Robots can already solve sophisticated problems ranging from playing games, autonomous driving, and dancing—given enough observational of data for training. The core of such success resides in efficient algorithms, compliant hardware and robust computing, all implemented using carefully curated data collected before the training phase. Thus, robots learn in a “sterile” domain, under clean, controlled and to some extent supervised environments. As the target domain changes, however, moving to more quotidian scenarios, robots struggle to perform well. It is hard to think of an autonomous car trained in Silicon Valley being able to successfully navigate the crowded streets of New Delhi. Ideally, we would like to see robots that can learn while immersed in a non-sterile setting, while trying, exploring, manipulating and probing the environment as a learning strategy. To address this hurdle, my work in the area of robotics and autonomous systems focuses on transferring skills and knowledge from controlled settings to the wild. In this talk, I emphasize strategies and techniques to address fundamental challenges in emergency medicine. Specifically, I will discuss work related to surgical assistants, telesurgery, and skill augmentation. While medicine is the main domain of the research discussed, the outcomes and findings are applicable to the range of field robotics. Progress in these directions will contribute to the public purpose of creating the knowledge for developing robots that are more accessible, effective and sensitive to social needs.
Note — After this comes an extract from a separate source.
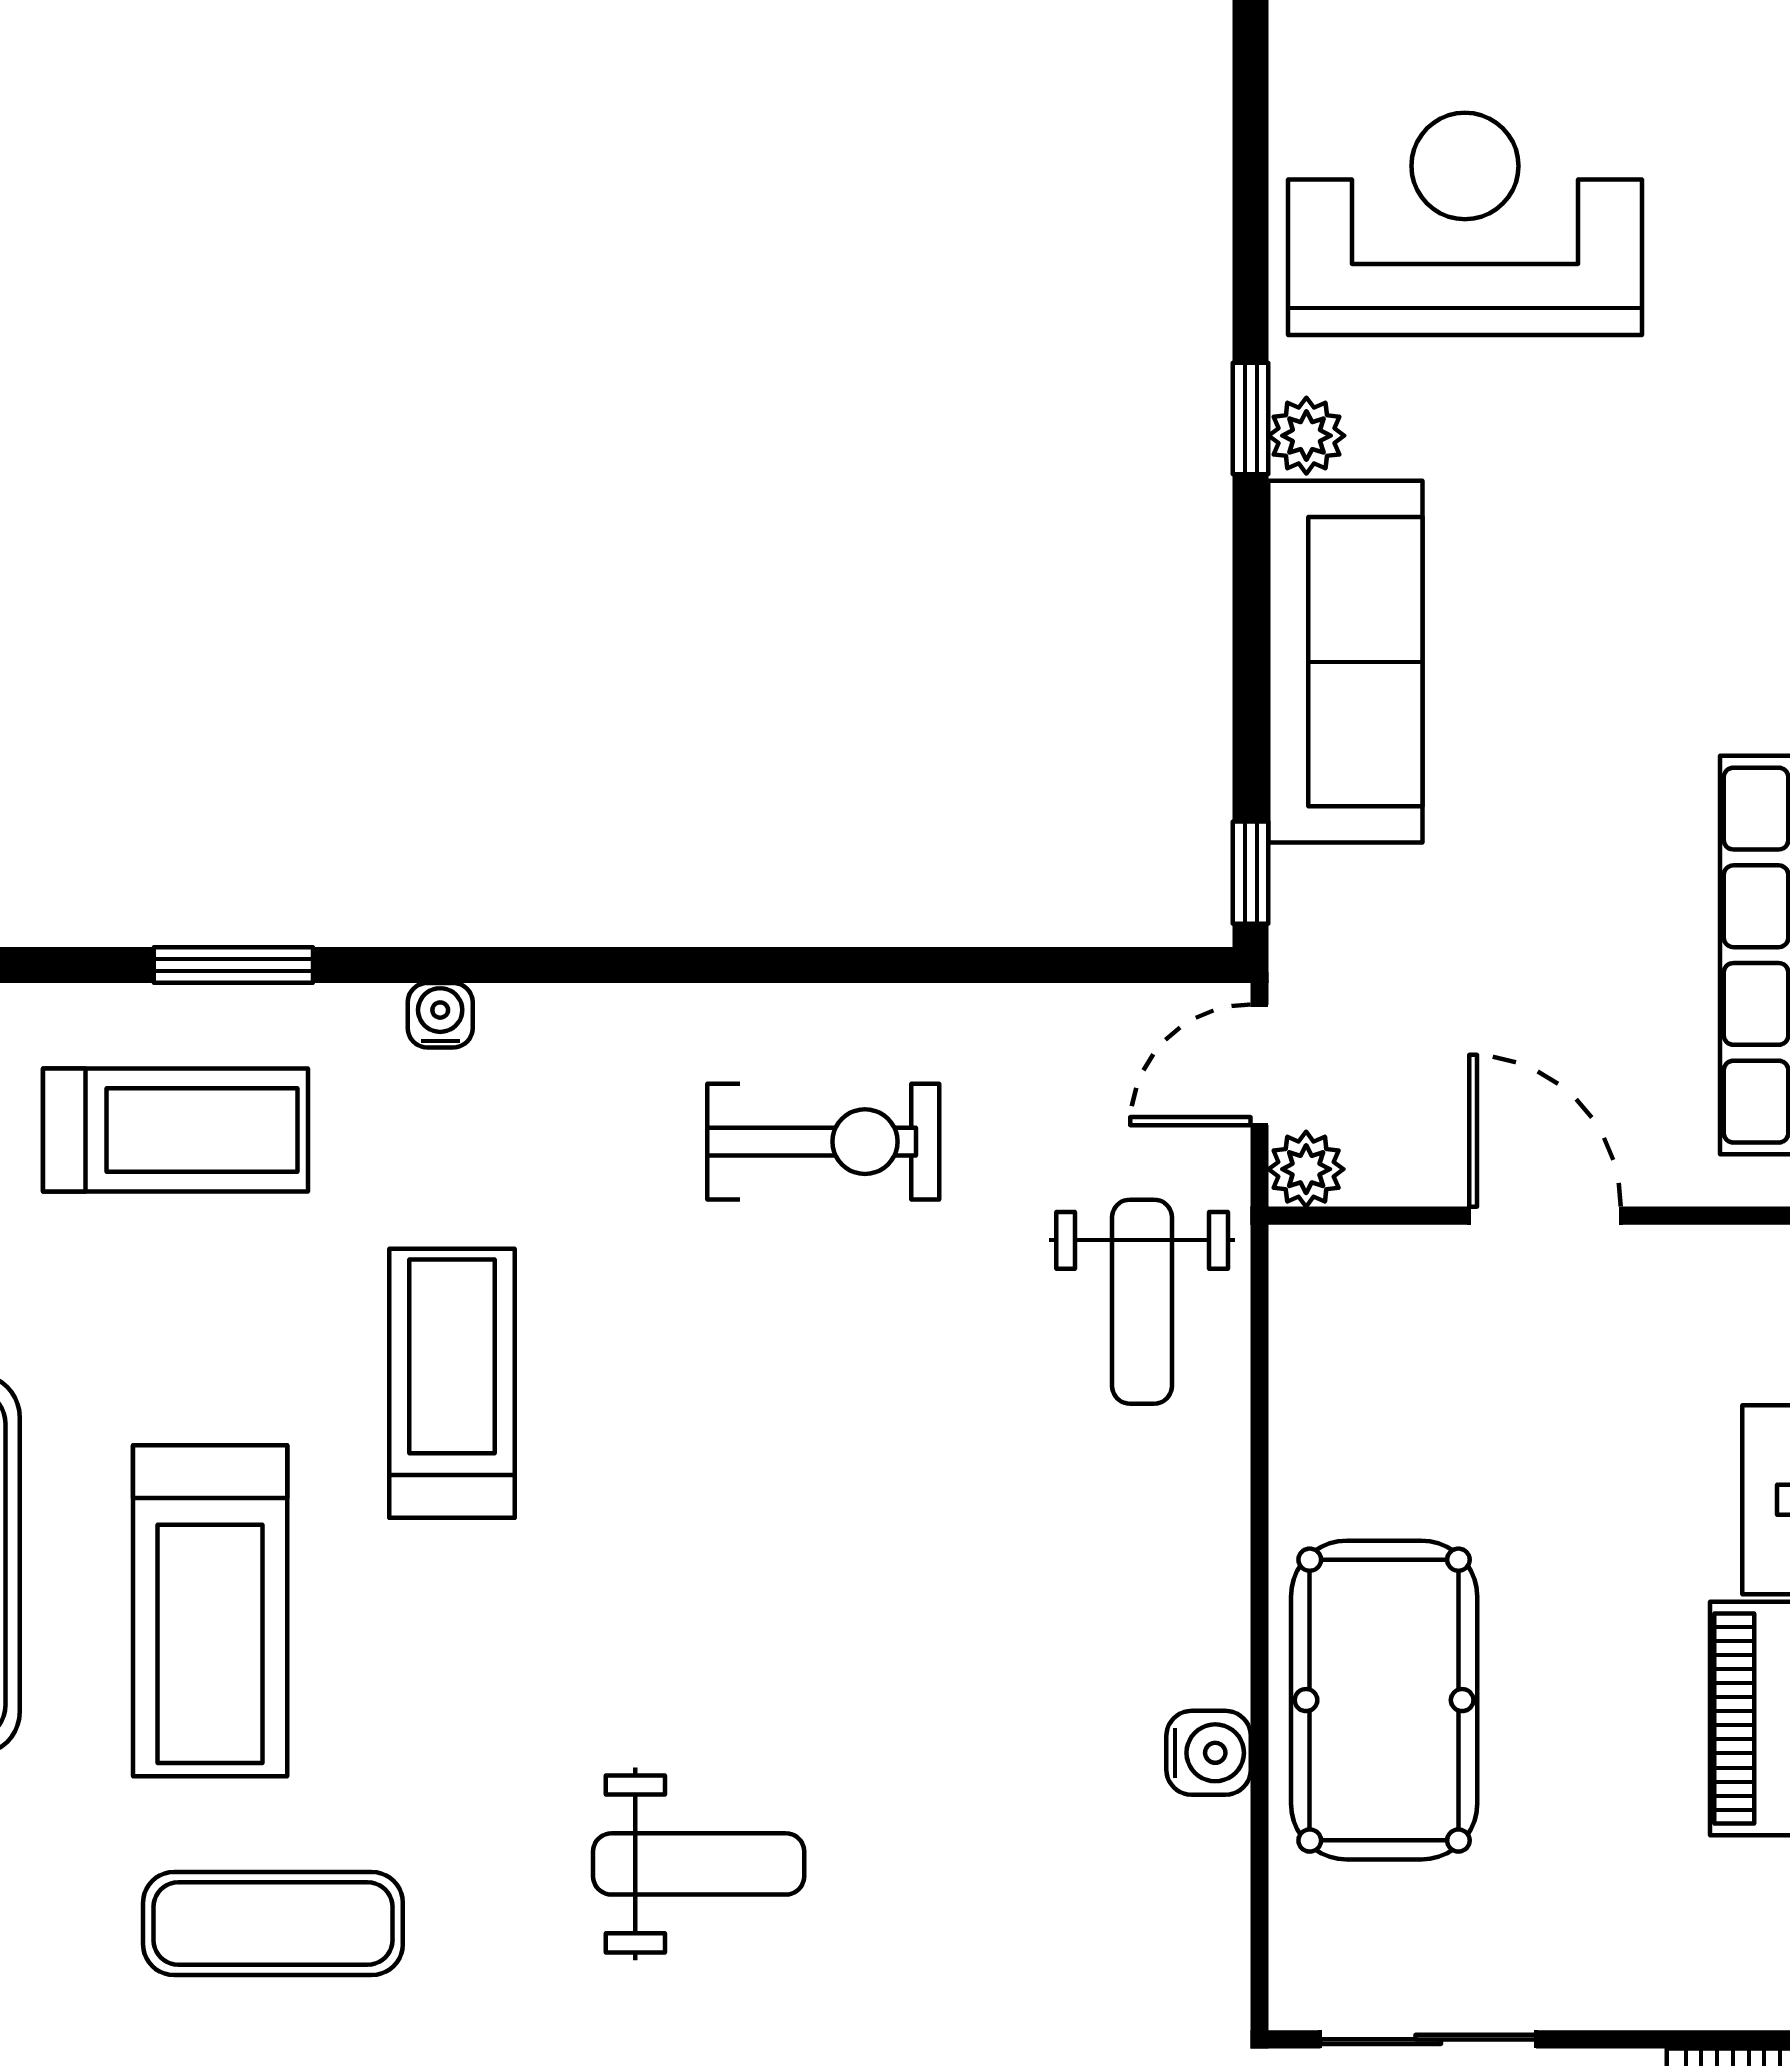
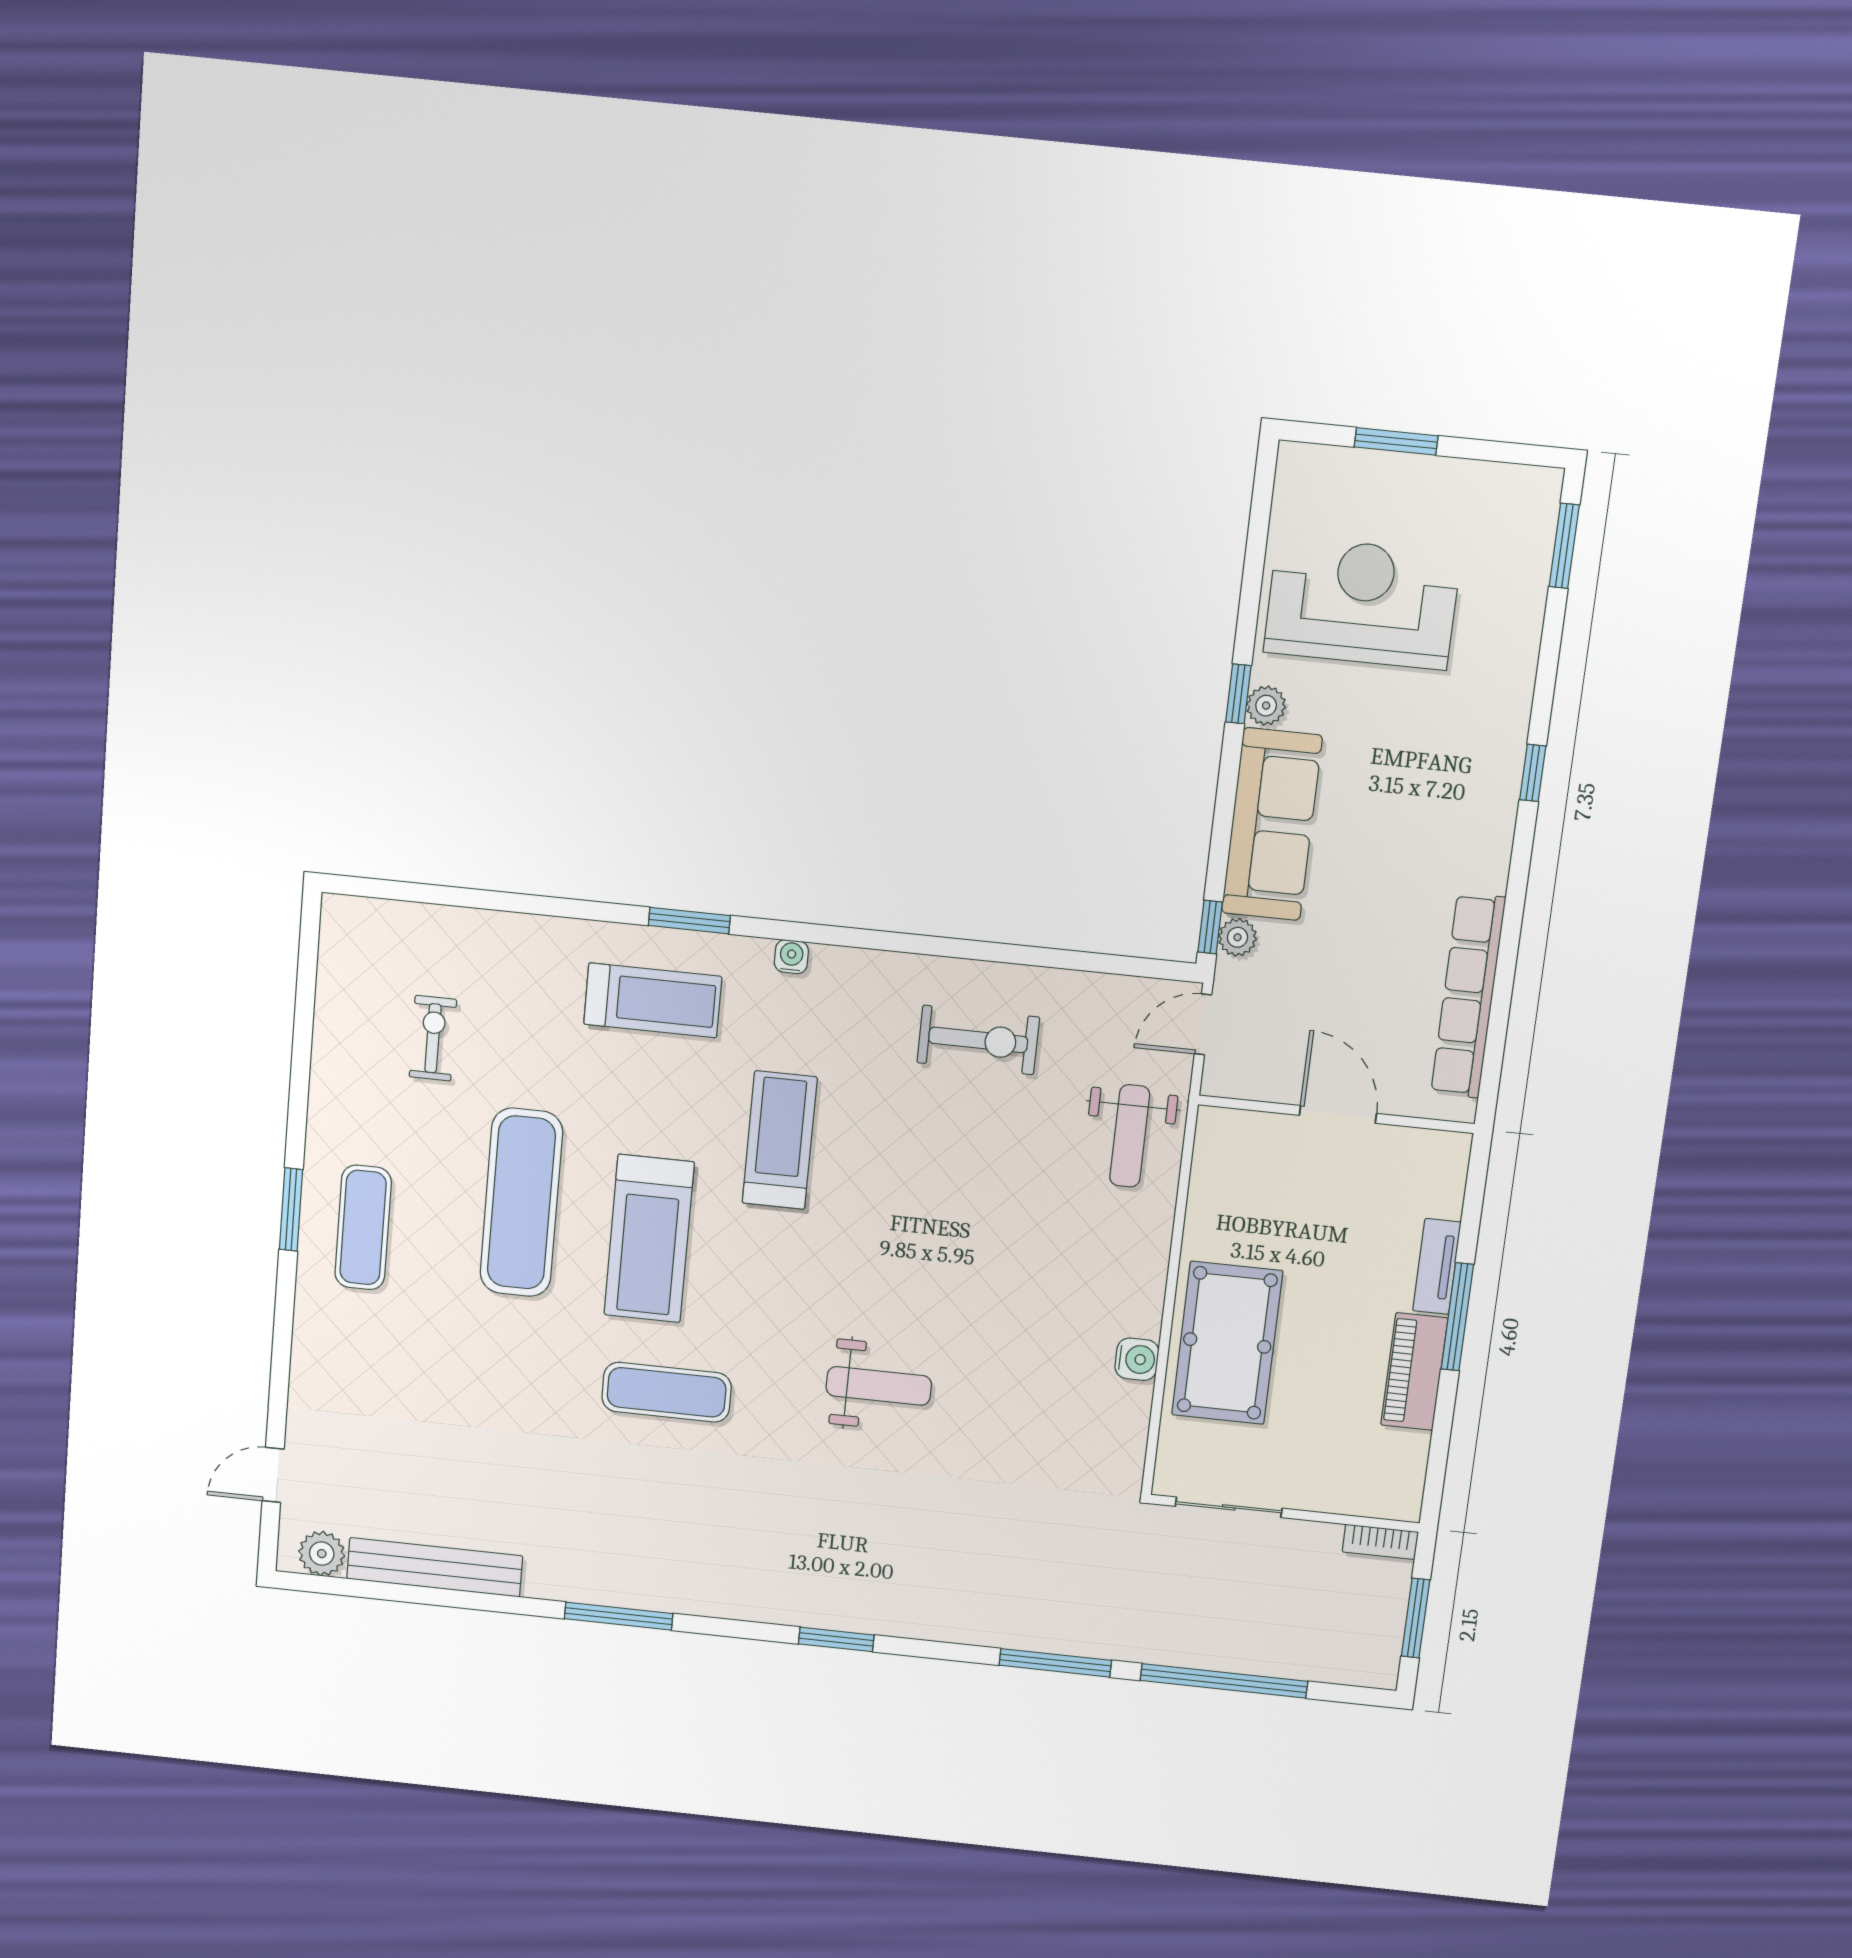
plant: (1306, 1169) -> (1238, 937), moved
Bio: Dr. Juan Wachs is a Professor and Faculty Scholar in the Industrial Engineering School at Purdue University, Professor of Biomedical Engineering (by courtesy) and an Adjunct Associate Professor of Surgery at IU School of Medicine. He is currently serving at NSF as a Program Director for robotics and AI programs at CISE. He is also the director of the Intelligent Systems and Assistive Technologies (ISAT) Lab at Purdue, and he is affiliated with the Regenstrief Center for Healthcare Engineering. He completed postdoctoral training at the Naval Postgraduate School’s MOVES Institute under a National Research Council Fellowship from the National Academies of Sciences. Dr. Wachs received his B.Ed.Tech in Electrical Education in ORT Academic College, at the Hebrew University of Jerusalem campus. His M.Sc and Ph.D in Industrial Engineering and Management from the Ben-Gurion University of the Negev, Israel. He is the recipient of the 2013 Air Force Young Investigator Award, and the 2015 Helmsley Senior Scientist Fellow, and 2016 Fulbright U.S. Scholar, the James A. and Sharon M. Tompkins Rising Star Associate Professor, 2017, and an ACM Distinguished Speaker 2018. He is also the Associate Editor of IEEE Transactions in Human-Machine Systems, Frontiers in Robotics and AI.